In a letter to IRS Commissioner Daniel Werfel, Jordan described how in April, an agent with the IRS Criminal Division — the agency’s armed corps — made an unannounced, “bizarre” visit to an Ohio resident.
The agent identified himself as Agent “Bill Haus” and told the resident he was there to discuss an estate of which she was a fiduciary. He claimed she had failed to complete some filings and owed the IRS a “substantial amount”.
When the taxpayer showed that she had, in fact, paid all taxes on the estate, Agent “Haus” revealed the “real” reason he was there, which was because the decedent was delinquent on several filings.
The resident called her attorney, who instructed the agent to leave the house. But Agent “Haus” refused.
“I am an IRS agent, I can be at and go into anyone’s house at any time I want to be,” he said.
Before finally leaving the house, the agent threatened the taxpayer that unless she provided the required paperwork within a week, he would freeze her assets and place a lien on her house.
When he left, the woman called the Marion, Ohio Police Department (MPD), believing she was the victim of a scam. Police ran the agent’s license plates, which were registered under a different name. When they contacted the agent, “Haus” admitted he had used a false name. The sheer illegality of this led police to believe that he was indeed a scammer, and warned the agent he would be arrested if he came to the taxpayer’s home again.
In response, the agent filed a complaint against the officer with the Treasury Inspector General for Tax Administration (TIGTA), and the MPD learned that “Haus” was, in fact, a legitimate IRS agent.
“This behavior from an IRS agent to an American taxpayer — providing an alias, using deception to secure entry into the taxpayer’s home, and then filing an Inspector General complaint against a police officer examining that matter — is highly concerning,” Jordan wrote in the letter to IRS Commissioner Werfel.
It is unclear if any disciplinary action was taken since the incident occurred in April.
Jordan also referenced a similar incident in March, when the IRS visited journalist Matt Taibbi at his home as he was testifying before Congress about the weaponization of the federal government.
Taibbi, an award-winning journalist and author, was tapped by Elon Musk last year to report on the Twitter Files, a tranche of internal communications from Twitter’s previous management team. The documents revealed the federal government’s deep collusion with the platform to silence the Biden administration’s political opponents.
On March 9th Taibbi provided testimony on what he found in the Twitter Files to the House Select Subcommittee on the Weaponization of the Federal Government. He learned later that while he was testifying, an IRS agent came to his home unannounced and left a note at Taibbi’s home instructing the journalist to call him in four days. When Taibbi did, the agent told him that his 2018 and 2021 tax returns were being rejected due to concerns about identity theft. The IRS specifically added that the issues are “not monetary”.
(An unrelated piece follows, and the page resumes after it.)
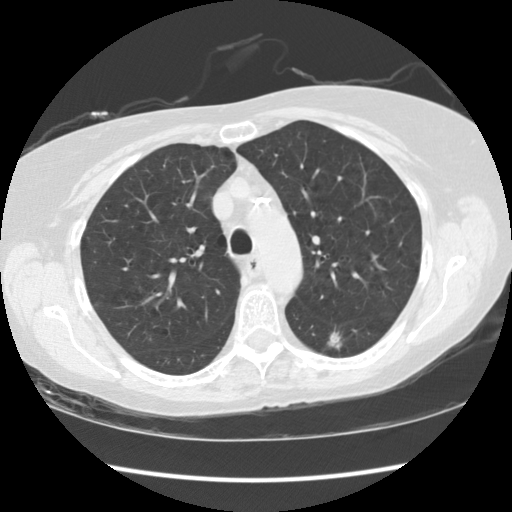
Axial slice from a low-dose chest CT screening exam; third annual screen; lung window (W 1500 / L -600 HU); 2.5 mm slice thickness; standard (soft-tissue) reconstruction kernel (STANDARD). Female participant, aged 63 years at enrolment. Current smoker at enrolment.
• Expert-annotated lung lesion, bounding box [x1, y1, x2, y2] px = [312, 318, 356, 358].
• The screening reader recorded 4 non-calcified nodules or masses ≥4 mm on this exam (left lower lobe, right upper lobe, left upper lobe, left lower lobe); which of them this box marks is not recorded.
• Later outcome: lung cancer diagnosed 60 days after this screen — squamous cell carcinoma, NOS, left lower lobe, moderately differentiated (G2), stage IB (AJCC 6th edition), 15 mm at pathology.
Taibbi says that his 2018 tax returns were in fact accepted over four-and-a-half years ago and provided documentation to the House Judiciary Committee proving that fact, according to the Wall Street Journal. In all those years, the IRS never notified Taibbi or his accountant that there were any concerns about identity theft, and the agency reportedly owes Taibbi a “considerable” tax refund.
The author’s 2021 tax return had been rejected twice, despite his accountant filing with an IRS-approved PIN number. Given that Taibbi had already been in communication with the IRS regarding the issue, it did not justify a house call from an IRS agent.
Then, too, Jordan sent a strongly worded letter to Werfel, copying Treasury Secretary Janet Yellen. But the following month’s incident suggests that neither Jordan’s letter nor the House Judiciary Committee are having the intended effect.